Run connectivity and CRUD tests:

# Quick test
ayne db test

# Verbose output with statistics
ayne db test --verbose

Show Statistics

Display database statistics:

ayne db stats

TMDB Commands

The TMDB commands are organized into three distinct operations:

  1. update - Discover new movies (basic info only, fast)
  2. enrich - Fetch detailed data for discovered movies (complete info, slower)
  3. refresh - Update existing movies that need data refresh (age-based)

⚠️ Important: TMDB API Limits

  • 500-page maximum: TMDB's discover endpoint has a hard limit of 500 pages (~10,000 movies max per query)
  • Workaround: Use --min-year and --max-year to query different time ranges
  • Two-stage process:
  • Discovery (tmdb update): Fast bulk collection (20 movies/request, basic info)
  • Enrichment (tmdb enrich): Individual detail fetches (1 movie/request, complete data)

Discover Movies

Discover and store new movies from TMDB (basic info only):

# Full discovery (limited to ~10,000 movies by TMDB API)
ayne tmdb update --full

# Strategy: Use year ranges to work around 500-page limit
ayne tmdb update --min-year 2020 --max-year 2024 --max-movies 5000
ayne tmdb update --min-year 2015 --max-year 2019 --max-movies 5000
ayne tmdb update --min-year 2010 --max-year 2014 --max-movies 5000

# Limited discovery with filters
ayne tmdb update --max-movies 1000 --min-popularity 20 --min-votes 100

# Preview without changes
ayne tmdb update --max-movies 1000 --dry-run

Options:

  • --full - Unlimited discovery (automatic year-range splitting handles 500-page limit)
  • --max-movies N - Limit to N movies
  • --min-popularity N - Minimum popularity score (default: 10.0)
  • --min-votes N - Minimum vote count (default: 50)
  • --min-year YYYY - Minimum release year (default: 1950)
  • --max-year YYYY - Maximum release year (default: current year)
  • --max-pages N - Maximum API pages per year range
  • --dry-run - Preview without making changes

Note: The system now automatically handles TMDB's 500-page limit by recursively splitting year ranges.
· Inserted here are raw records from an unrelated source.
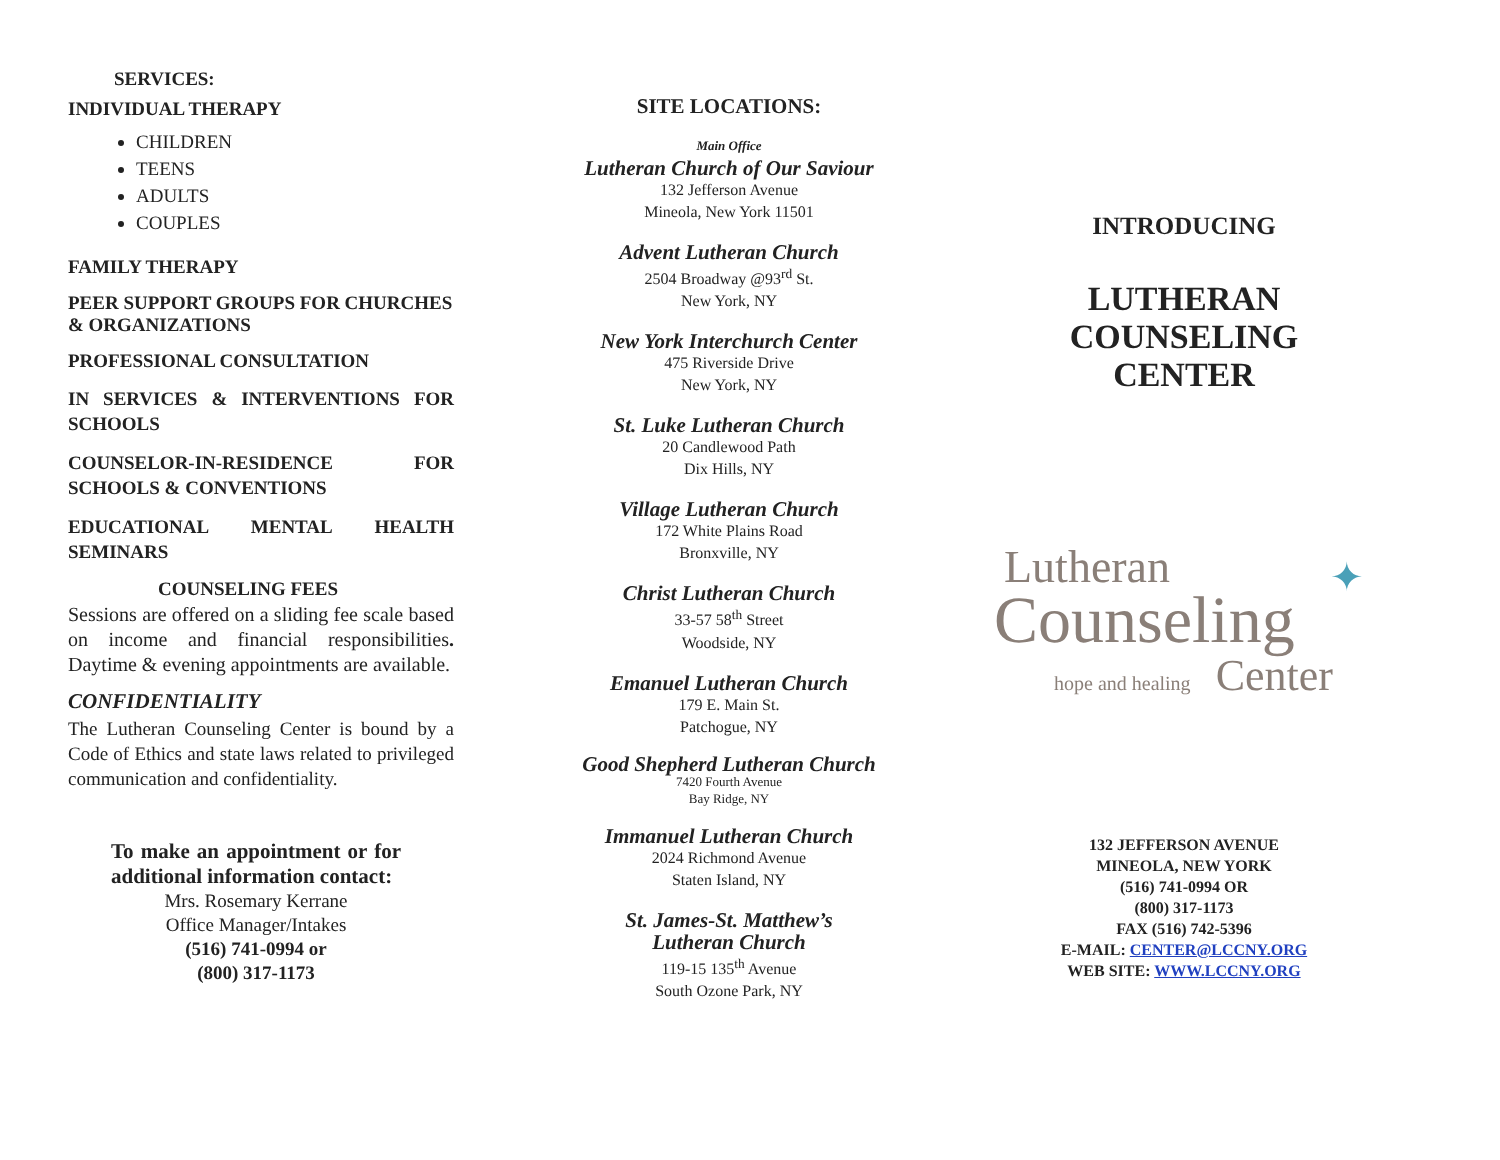SERVICES:
INDIVIDUAL THERAPY
CHILDREN
TEENS
ADULTS
COUPLES
FAMILY THERAPY
PEER SUPPORT GROUPS FOR CHURCHES & ORGANIZATIONS
PROFESSIONAL CONSULTATION
IN SERVICES & INTERVENTIONS FOR SCHOOLS
COUNSELOR-IN-RESIDENCE FOR SCHOOLS & CONVENTIONS
EDUCATIONAL MENTAL HEALTH SEMINARS
COUNSELING FEES
Sessions are offered on a sliding fee scale based on income and financial responsibilities. Daytime & evening appointments are available.
CONFIDENTIALITY
The Lutheran Counseling Center is bound by a Code of Ethics and state laws related to privileged communication and confidentiality.
To make an appointment or for additional information contact:
Mrs. Rosemary Kerrane
Office Manager/Intakes
(516) 741-0994 or
(800) 317-1173
SITE LOCATIONS:
Main Office
Lutheran Church of Our Saviour
132 Jefferson Avenue
Mineola, New York 11501
Advent Lutheran Church
2504 Broadway @93<sup>rd</sup> St.
New York, NY
New York Interchurch Center
475 Riverside Drive
New York, NY
St. Luke Lutheran Church
20 Candlewood Path
Dix Hills, NY
Village Lutheran Church
172 White Plains Road
Bronxville, NY
Christ Lutheran Church
33-57 58<sup>th</sup> Street
Woodside, NY
Emanuel Lutheran Church
179 E. Main St.
Patchogue, NY
Good Shepherd Lutheran Church
7420 Fourth Avenue
Bay Ridge, NY
Immanuel Lutheran Church
2024 Richmond Avenue
Staten Island, NY
St. James-St. Matthew’s
Lutheran Church
119-15 135<sup>th</sup> Avenue
South Ozone Park, NY
INTRODUCING
LUTHERAN
COUNSELING
CENTER
Lutheran
Counseling
hope and healing Center
✦
132 JEFFERSON AVENUE
MINEOLA, NEW YORK
(516) 741-0994 OR
(800) 317-1173
FAX (516) 742-5396
E-MAIL: CENTER@LCCNY.ORG
WEB SITE: WWW.LCCNY.ORG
You can safely specify wide ranges without manual adjustment.

Enrich Movies with Details

Fetch detailed TMDB data for movies that only have basic info:

# Enrich all discovered movies (up to limit)
ayne tmdb enrich --limit 500

# Enrich recent movies only
ayne tmdb enrich --min-year 2023 --limit 100

# Enrich specific year range
ayne tmdb enrich --min-year 2020 --max-year 2024 --limit 1000

# Preview what would be enriched
ayne tmdb enrich --limit 500 --dry-run

Options:

  • --limit N - Maximum number of movies to enrich (default: 100)
  • --min-year YYYY - Only enrich movies from this year onwards
  • --max-year YYYY - Only enrich movies up to this year
  • --dry-run - Preview without making changes

What it does:

Fetches complete movie information including:

  • Budget and revenue
  • Genres and production companies
  • Cast and crew (via TMDB)
  • IMDb ID (required for OMDB enrichment)
  • Ratings and vote counts
  • Production countries and languages

Refresh TMDB Data

Update existing movies that are due for refresh based on age-based intervals:

What it does: Updates movies that already have TMDB details and are due for a refresh. This command only touches movies that need updating based on refresh intervals.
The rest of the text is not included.